Mood: I need a drink
Music: Ani DiFranco, Velvet Underground, Elvis – On shuffle
I’ll begin with some background on my ex and I. We met a little after I got out of the army. I was in an odd stage of my life. Quite confused about who I was, what I wanted, etc. We were together for about two years.
The last year of our union was not so good. I had many ‘stupid boy’ type characteristics. I was uninterested in being in any relationship and felt trapped much of the time. I turned into quite the prick. I treated her poorly. We eventually broke up. A few sad attempts at hanging out were made, but only exposed to me her complete distrust and lack of interest in me as a friend. She put up a wall, so to speak, and it made me feel like shit. I was enemy number 1.
It’s been over two years since we broke up. It’s been over a year and a half since I have really even thought about her.
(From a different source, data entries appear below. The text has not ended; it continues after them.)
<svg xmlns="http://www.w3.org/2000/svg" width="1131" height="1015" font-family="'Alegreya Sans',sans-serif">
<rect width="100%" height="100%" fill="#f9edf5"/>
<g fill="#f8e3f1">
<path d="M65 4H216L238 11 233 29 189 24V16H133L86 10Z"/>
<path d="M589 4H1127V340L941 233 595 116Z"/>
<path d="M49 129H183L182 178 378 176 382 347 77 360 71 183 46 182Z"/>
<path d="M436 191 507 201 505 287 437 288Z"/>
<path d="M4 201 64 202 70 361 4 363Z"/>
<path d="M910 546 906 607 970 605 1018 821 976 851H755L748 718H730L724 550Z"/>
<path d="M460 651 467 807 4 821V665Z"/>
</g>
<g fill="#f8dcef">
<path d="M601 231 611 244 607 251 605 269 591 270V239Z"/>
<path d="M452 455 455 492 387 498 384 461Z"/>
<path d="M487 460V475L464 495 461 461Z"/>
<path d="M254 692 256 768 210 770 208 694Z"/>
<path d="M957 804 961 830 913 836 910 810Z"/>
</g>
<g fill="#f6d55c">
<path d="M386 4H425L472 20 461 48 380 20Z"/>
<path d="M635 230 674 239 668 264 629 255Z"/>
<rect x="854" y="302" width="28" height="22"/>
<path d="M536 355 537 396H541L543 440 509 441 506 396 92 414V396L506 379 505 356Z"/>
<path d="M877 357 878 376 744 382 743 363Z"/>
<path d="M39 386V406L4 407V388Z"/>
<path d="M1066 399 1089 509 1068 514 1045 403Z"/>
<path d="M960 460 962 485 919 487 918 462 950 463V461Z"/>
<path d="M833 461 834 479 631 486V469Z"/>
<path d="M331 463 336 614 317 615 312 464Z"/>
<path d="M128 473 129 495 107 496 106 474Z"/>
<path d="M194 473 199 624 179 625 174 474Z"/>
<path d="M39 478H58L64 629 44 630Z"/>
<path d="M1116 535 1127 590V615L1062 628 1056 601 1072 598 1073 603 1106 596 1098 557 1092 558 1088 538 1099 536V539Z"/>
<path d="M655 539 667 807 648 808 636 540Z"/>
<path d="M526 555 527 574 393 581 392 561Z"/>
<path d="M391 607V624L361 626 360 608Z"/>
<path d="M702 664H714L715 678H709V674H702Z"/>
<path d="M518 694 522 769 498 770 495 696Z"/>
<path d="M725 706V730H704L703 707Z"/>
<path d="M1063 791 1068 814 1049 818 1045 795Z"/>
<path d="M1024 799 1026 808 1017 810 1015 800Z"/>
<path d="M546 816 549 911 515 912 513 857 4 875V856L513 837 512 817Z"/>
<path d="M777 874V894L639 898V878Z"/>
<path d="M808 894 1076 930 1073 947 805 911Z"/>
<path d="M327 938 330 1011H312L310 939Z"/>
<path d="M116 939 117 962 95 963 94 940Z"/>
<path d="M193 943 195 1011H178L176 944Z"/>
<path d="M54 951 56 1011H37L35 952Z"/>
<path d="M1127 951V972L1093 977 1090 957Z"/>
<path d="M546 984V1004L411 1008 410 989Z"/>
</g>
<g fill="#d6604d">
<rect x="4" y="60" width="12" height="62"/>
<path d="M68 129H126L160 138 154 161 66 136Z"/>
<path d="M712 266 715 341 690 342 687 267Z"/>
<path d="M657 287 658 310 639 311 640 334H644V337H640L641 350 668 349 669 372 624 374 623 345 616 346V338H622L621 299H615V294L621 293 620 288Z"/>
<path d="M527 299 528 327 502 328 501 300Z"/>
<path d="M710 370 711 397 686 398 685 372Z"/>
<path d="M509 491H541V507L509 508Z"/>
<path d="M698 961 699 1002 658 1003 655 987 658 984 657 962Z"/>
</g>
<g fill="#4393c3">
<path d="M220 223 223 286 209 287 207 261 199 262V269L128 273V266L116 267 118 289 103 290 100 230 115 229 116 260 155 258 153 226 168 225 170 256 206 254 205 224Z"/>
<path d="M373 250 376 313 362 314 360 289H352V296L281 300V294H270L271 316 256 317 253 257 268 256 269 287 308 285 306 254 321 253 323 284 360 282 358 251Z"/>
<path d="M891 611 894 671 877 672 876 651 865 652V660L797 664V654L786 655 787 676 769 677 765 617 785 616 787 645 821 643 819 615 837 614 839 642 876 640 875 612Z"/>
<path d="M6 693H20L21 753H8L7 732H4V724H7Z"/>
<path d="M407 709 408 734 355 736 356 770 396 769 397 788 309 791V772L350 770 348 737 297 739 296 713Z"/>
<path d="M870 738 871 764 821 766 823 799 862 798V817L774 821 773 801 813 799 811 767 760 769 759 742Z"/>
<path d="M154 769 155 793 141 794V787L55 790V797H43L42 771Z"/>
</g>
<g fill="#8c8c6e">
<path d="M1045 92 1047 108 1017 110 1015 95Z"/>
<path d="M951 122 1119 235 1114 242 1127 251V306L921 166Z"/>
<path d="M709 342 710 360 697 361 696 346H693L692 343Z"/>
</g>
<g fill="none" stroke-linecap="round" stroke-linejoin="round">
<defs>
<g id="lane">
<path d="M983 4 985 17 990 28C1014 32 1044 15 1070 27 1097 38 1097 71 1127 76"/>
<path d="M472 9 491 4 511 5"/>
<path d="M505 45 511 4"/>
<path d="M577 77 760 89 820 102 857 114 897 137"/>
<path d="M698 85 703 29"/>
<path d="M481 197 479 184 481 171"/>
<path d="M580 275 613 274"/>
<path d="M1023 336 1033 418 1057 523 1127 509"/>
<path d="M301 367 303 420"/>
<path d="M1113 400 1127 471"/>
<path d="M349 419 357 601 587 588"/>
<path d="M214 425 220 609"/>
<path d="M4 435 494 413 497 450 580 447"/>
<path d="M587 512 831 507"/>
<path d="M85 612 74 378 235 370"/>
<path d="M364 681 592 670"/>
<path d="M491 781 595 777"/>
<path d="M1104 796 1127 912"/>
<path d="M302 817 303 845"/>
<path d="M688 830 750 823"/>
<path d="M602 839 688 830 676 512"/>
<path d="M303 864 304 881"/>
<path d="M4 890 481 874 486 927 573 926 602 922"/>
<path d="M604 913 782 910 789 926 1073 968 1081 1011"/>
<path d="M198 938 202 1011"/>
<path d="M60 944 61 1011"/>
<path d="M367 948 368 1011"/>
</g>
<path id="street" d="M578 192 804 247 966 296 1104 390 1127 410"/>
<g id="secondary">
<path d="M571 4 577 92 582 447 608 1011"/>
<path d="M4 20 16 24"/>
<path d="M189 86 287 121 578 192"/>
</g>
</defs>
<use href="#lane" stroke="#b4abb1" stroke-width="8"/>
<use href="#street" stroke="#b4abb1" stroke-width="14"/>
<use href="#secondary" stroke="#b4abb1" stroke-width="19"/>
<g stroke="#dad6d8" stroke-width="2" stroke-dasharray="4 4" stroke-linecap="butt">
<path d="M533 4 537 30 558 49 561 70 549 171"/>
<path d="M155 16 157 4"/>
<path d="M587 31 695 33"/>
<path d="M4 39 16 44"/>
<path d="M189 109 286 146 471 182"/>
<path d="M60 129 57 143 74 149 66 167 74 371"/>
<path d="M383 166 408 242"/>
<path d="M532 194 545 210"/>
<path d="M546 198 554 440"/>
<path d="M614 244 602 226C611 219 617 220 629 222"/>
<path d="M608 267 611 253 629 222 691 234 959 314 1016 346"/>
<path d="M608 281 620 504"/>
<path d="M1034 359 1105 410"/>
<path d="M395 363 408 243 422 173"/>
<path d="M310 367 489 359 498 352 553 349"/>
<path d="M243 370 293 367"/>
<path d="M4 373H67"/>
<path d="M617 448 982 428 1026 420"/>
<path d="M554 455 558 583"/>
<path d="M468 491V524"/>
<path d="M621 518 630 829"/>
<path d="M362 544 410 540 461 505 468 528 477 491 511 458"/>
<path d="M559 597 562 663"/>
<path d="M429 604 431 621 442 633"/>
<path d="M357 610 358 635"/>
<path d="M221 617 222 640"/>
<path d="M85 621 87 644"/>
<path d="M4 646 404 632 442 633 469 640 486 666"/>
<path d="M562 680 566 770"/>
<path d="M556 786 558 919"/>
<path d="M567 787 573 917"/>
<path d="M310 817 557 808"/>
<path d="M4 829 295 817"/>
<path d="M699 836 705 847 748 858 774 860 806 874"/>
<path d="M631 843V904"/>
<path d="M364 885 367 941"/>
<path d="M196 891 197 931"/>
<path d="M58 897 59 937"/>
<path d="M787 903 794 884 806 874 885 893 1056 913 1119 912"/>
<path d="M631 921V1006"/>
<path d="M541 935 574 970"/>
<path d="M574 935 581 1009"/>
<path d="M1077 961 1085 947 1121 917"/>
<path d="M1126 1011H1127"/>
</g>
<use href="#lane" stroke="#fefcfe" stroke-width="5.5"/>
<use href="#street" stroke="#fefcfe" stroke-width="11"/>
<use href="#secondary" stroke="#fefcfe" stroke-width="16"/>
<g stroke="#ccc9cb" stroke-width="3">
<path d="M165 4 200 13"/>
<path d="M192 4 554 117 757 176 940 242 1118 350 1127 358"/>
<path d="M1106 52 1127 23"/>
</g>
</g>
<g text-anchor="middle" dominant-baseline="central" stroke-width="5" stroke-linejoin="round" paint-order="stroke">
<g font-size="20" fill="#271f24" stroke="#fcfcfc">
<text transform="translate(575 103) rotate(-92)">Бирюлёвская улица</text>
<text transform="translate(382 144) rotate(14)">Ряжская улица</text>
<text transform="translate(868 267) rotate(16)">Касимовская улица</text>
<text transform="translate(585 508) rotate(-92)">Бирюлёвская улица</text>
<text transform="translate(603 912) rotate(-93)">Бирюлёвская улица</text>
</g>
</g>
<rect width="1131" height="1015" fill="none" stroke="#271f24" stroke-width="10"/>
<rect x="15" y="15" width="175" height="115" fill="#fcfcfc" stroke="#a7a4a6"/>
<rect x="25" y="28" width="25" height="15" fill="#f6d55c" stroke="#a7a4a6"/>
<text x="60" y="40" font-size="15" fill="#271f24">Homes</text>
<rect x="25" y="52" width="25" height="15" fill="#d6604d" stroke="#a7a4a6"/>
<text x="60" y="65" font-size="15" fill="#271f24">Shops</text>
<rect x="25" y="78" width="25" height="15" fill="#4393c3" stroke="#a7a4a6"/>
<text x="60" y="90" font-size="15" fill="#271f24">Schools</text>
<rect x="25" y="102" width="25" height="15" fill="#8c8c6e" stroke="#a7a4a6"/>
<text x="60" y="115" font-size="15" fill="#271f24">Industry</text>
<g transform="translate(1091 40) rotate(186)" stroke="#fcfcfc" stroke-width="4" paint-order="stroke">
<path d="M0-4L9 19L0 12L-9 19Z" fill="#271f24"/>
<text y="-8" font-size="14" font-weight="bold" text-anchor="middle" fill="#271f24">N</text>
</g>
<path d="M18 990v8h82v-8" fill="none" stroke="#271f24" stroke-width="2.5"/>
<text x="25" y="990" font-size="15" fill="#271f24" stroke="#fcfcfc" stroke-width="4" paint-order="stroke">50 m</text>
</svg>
A few months ago, I had a dream about her. The dream did a number on me for about a day. No more than a day or two later, I received mail at my house addressed to her. That was a bit odd. I looked her up and found her work number. I gave her a call and told her about the mail. She told me to throw it away and seemed half-way friendly about the whole thing. An odd emotional state continued for a couple days after that.
Last night, I had another dream about her. Nothing special happened in the dream from what I can recall, but I woke up feeling very emotional. It stayed with me all day. I called her up with intentions of asking if she’s like to get coffee and talk. I wasn’t looking for anything beyond a friendly chat. The call was awkward and I became nervous and embarrassed. I didn’t ask about getting coffee. She seemed bothered that I had called. We hung up.
I emailed her after and apologized for the call. I admitted that I was interested in talking with her sometime. In her reply, she indicated that though there were no hard feelings, she was completely uninterested in ever speaking to or seeing me again. She even made it a point to end the email by telling me not to reply as she would not send one back.
I don’t know what to say. What began as a search for closure or rekindled friendship [I'm not sure anymore], has left me feeling empty.
Other than my girlfriend, I have two best friends; Lynn and Tom. They fulfill my emotional needs [as far as friends go] in different ways. Tom is at work and will be until around midnight. Lynn has fallen off the face of the earth in the last few days.
Friends from work are going to Club 505 around 7:00. Beer and whiskey will have to fill the void. Perhaps they can answer the lingering question of why my ex feels that I am not worthy of a conversation.